> _Information supplied_
-- Opening Marker --
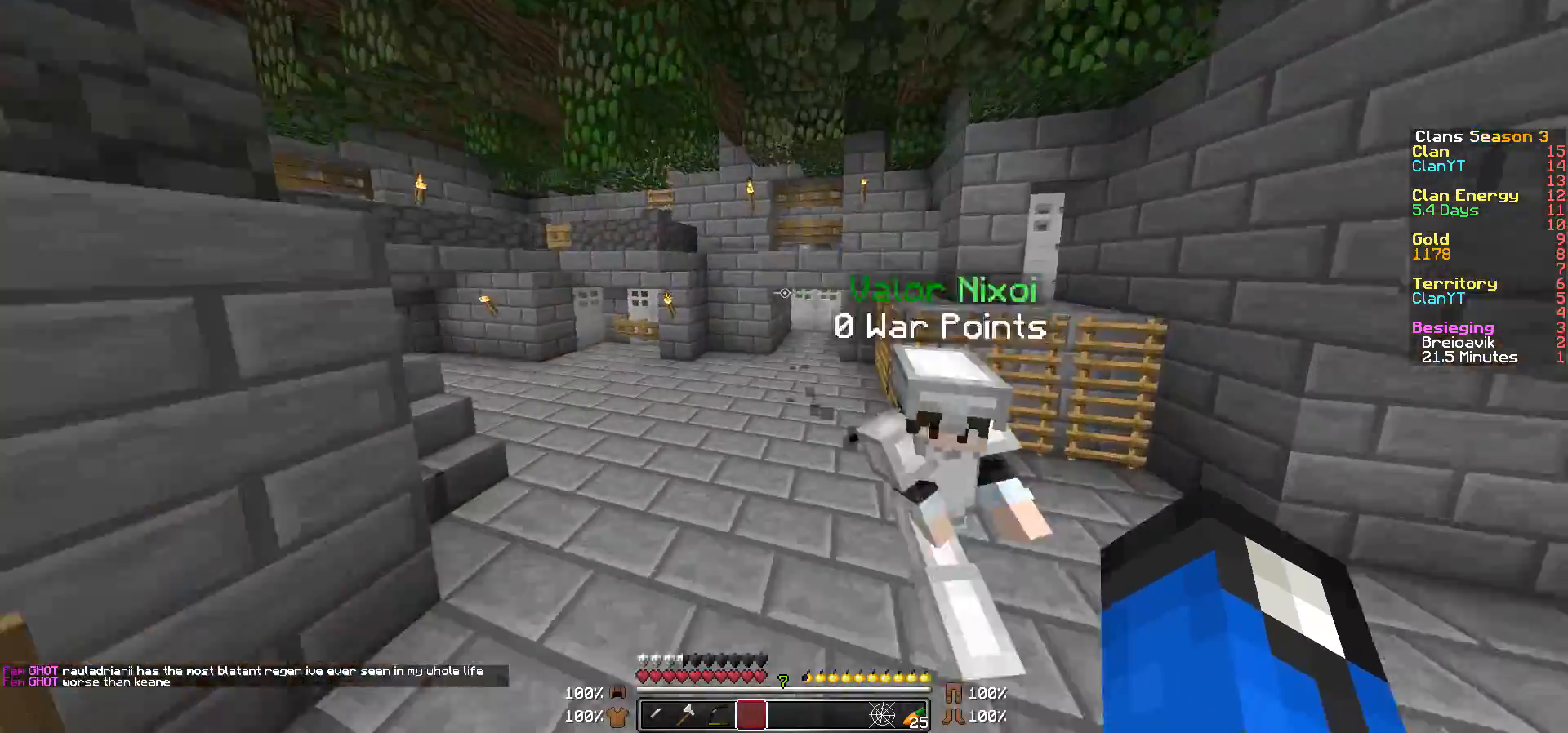
{"keys": ["w"], "mouse": [], "events": []}
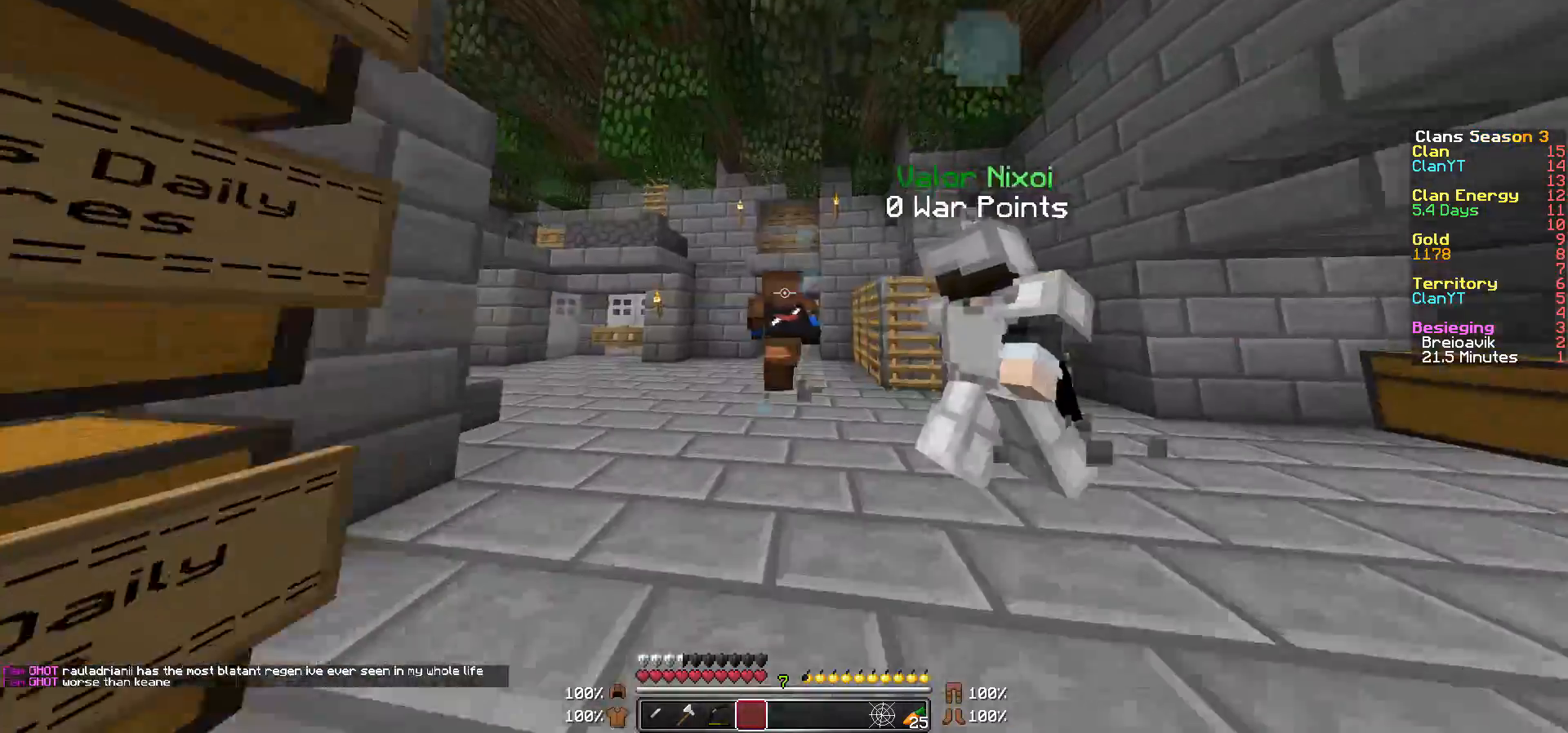
{"keys": ["w"], "mouse": [], "events": []}
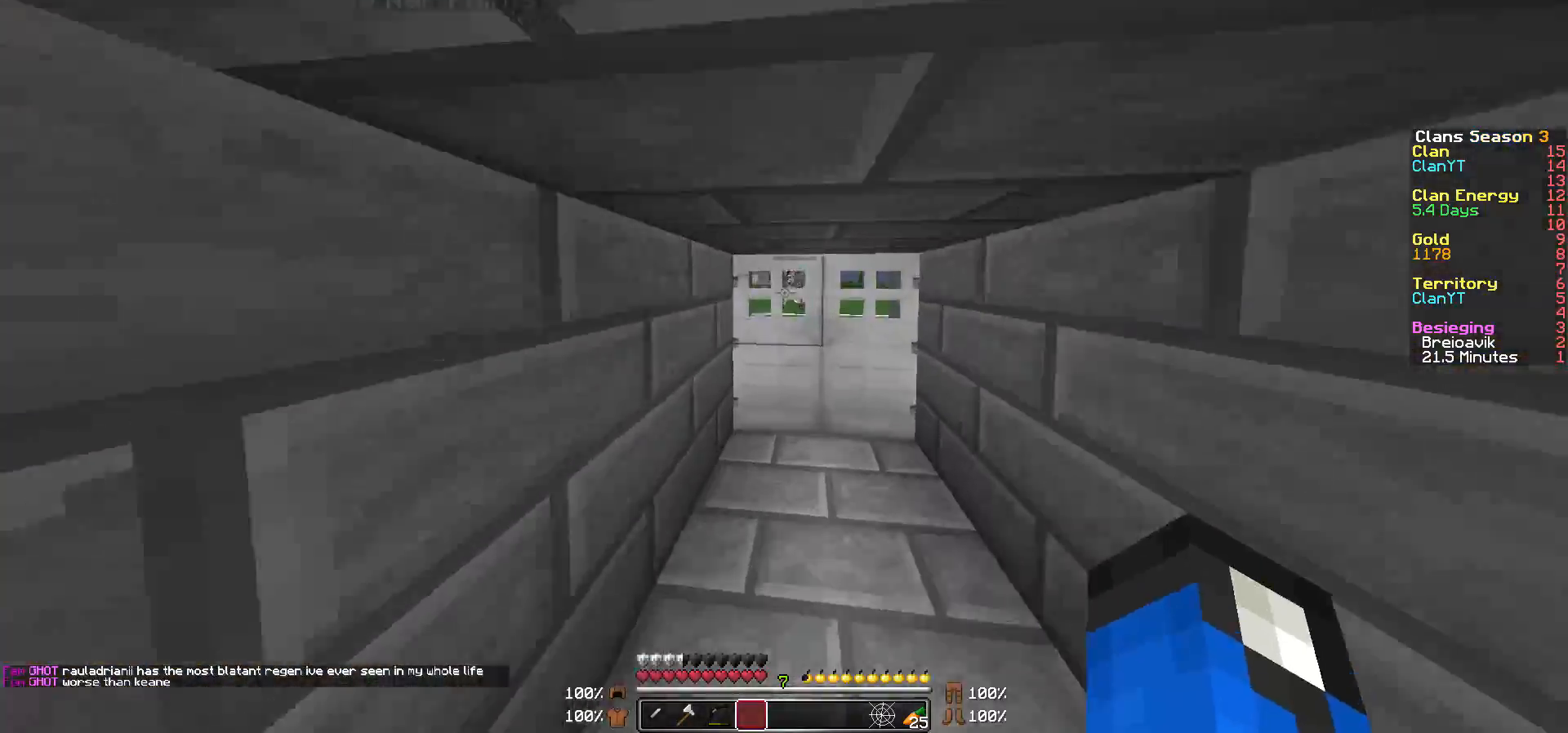
{"keys": ["d"], "mouse": [], "events": [[100, "mouse_right", "down"], [217, "mouse_right", "up"], [300, "d", "down"], [450, "w", "up"]]}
-- Closing Marker --
> _Task goal_
Write out the whole listing verbatim, images excluded.

> _Task output_
{"keys": ["w"], "mouse": [], "events": []}
{"keys": ["w"], "mouse": [], "events": []}
{"keys": ["d"], "mouse": [], "events": [[100, "mouse_right", "down"], [217, "mouse_right", "up"], [300, "d", "down"], [450, "w", "up"]]}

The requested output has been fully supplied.